抑郁症数据集相当稀缺[15–19]。据我们所知,目前只有两个公开可用的数据集涉及抑郁症检测。第一个是 DAIC-WoZ 数据集,包含了142名美国参与者的录音和转录,这些参与者由计算机代理进行临床访谈[16]。第二个是 AViD-Corpus 数据集[20],也包含了德国参与者回答一系列问题或朗读寓言的音频和视频。然而,作者没有提供转录文本。
In this work, we release a new Chinese depression dataset, namely EATD-Corpus, to facilitate the research in depression detection. EATD-Corpus consists of audios and text transcripts extracted from the interviews of 162 student volunteers recruited from Tongji University. All the volunteers have signed informed consents and guarantee the authenticity of all the information provided.

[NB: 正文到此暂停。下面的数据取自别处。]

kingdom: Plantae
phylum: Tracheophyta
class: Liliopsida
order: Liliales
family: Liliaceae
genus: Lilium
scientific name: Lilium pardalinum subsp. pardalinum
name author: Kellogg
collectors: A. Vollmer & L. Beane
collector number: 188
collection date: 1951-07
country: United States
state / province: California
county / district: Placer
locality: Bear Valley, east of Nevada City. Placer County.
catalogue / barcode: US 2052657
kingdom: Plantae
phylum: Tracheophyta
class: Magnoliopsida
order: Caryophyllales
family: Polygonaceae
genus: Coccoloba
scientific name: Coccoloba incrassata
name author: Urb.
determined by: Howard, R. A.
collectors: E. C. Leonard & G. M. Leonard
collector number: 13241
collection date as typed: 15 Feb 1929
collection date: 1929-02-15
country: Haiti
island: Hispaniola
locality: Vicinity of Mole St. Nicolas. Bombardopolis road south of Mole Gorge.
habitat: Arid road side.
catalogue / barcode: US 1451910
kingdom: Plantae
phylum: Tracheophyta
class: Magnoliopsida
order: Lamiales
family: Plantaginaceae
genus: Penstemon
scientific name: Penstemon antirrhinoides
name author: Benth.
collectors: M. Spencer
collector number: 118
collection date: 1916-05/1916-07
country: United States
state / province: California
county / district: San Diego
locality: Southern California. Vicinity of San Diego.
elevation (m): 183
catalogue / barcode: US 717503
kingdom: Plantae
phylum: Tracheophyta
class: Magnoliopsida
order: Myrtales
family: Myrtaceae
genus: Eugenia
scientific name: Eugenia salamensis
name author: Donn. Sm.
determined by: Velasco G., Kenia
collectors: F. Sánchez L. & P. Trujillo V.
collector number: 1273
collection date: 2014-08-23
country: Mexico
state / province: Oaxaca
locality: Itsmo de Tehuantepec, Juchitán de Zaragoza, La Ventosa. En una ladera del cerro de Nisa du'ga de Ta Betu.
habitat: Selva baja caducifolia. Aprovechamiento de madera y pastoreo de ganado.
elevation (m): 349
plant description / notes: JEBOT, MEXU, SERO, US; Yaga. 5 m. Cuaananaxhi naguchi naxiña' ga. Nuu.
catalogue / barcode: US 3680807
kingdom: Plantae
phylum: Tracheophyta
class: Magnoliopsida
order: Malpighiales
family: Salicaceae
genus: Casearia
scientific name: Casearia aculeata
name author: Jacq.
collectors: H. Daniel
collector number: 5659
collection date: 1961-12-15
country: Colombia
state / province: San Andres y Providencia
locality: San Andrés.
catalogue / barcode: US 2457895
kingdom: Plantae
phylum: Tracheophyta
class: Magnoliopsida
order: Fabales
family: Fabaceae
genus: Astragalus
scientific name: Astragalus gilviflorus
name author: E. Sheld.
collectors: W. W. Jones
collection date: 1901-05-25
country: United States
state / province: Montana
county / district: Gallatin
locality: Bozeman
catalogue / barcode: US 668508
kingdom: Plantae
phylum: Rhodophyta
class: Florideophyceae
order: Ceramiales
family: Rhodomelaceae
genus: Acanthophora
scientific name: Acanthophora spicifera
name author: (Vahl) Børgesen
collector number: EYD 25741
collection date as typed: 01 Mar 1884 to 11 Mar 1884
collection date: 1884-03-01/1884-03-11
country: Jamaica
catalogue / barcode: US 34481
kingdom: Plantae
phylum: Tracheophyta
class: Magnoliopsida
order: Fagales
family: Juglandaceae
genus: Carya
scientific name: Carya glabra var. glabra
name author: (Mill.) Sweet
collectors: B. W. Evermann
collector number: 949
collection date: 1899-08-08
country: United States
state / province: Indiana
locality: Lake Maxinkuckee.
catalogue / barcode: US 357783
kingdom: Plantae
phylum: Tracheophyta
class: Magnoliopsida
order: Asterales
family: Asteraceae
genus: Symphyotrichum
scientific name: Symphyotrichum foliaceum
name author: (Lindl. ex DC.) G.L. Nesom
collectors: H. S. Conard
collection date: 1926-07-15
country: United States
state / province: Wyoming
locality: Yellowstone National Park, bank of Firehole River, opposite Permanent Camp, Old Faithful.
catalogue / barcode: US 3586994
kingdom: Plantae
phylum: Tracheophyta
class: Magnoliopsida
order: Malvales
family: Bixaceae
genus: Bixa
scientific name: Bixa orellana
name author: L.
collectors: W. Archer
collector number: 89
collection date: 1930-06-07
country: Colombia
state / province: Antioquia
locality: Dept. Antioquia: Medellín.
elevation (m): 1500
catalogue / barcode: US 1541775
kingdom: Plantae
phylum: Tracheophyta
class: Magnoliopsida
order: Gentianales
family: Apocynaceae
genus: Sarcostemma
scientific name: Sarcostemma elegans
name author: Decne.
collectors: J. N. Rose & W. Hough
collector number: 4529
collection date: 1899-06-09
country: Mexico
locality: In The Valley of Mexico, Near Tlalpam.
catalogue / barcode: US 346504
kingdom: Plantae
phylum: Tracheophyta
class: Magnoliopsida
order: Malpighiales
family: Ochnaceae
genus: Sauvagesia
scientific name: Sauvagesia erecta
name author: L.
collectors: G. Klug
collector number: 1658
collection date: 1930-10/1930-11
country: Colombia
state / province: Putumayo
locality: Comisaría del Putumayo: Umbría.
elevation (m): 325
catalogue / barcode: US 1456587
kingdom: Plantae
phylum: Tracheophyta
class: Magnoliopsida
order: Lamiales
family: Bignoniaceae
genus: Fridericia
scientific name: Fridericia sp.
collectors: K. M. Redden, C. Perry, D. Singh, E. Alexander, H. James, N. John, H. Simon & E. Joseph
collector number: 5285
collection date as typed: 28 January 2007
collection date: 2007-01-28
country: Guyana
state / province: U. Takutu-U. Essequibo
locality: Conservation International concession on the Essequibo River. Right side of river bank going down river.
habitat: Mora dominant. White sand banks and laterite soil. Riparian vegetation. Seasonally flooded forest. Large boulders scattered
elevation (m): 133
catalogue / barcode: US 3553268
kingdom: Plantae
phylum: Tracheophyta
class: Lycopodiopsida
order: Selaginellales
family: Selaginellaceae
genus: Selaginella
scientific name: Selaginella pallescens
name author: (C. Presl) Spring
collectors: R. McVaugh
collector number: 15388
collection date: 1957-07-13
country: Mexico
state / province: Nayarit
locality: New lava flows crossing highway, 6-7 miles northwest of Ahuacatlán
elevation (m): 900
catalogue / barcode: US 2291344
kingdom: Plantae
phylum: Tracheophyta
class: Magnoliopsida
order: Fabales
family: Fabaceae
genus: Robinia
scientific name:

Each volunteer is required to answer three randomly selected questions and complete an SDS questionnaire. The SDS questionnaire consists of 20 items which rate the four common characteristics of depression: the pervasive effect, the physiological equivalents, other disturbances, and psychomotor activities [21]. SDS is a commonly used questionnaire for psychologists to screen depressed individuals in practise. A raw SDS score can be summarized from the questionnaire. For Chinese people, an index SDS score (i.e. raw SDS score×1.25) greater than or equal to 53 implies that he/she is in depression [22]. According to the criterion, there are 30 depressed volunteers and 132 non-depressed volunteers in EATD-Corpus. The overall duration of response audios in the dataset is about 2.26 hours.
在本研究中,我们发布了一个新的中文抑郁症数据集,即 EATD-Corpus,以促进抑郁症检测的研究。EATD-Corpus 包含了从招募自同济大学的162名学生志愿者访谈中提取的音频和文本转录。所有志愿者均已签署知情同意书,并保证所提供信息的真实性。每位志愿者需要回答三个随机选择的问题,并完成一个 SDS 问卷。SDS 问卷包含20个项目,用于评估抑郁症的四个常见特征:普遍影响、生理等效、其他干扰和精神运动活动[21]。SDS 是心理学家在实践中常用的抑郁筛查问卷。可以从问卷中总结出原始 SDS 得分。对于中国人来说,指数 SDS 得分(即原始 SDS 得分×1.25)大于或等于53 表明其处于抑郁状态[22]。根据这一标准,EATD-Corpus 中有30名抑郁志愿者和132名非抑郁志愿者。数据集中响应音频的总体时长约为2.26小时。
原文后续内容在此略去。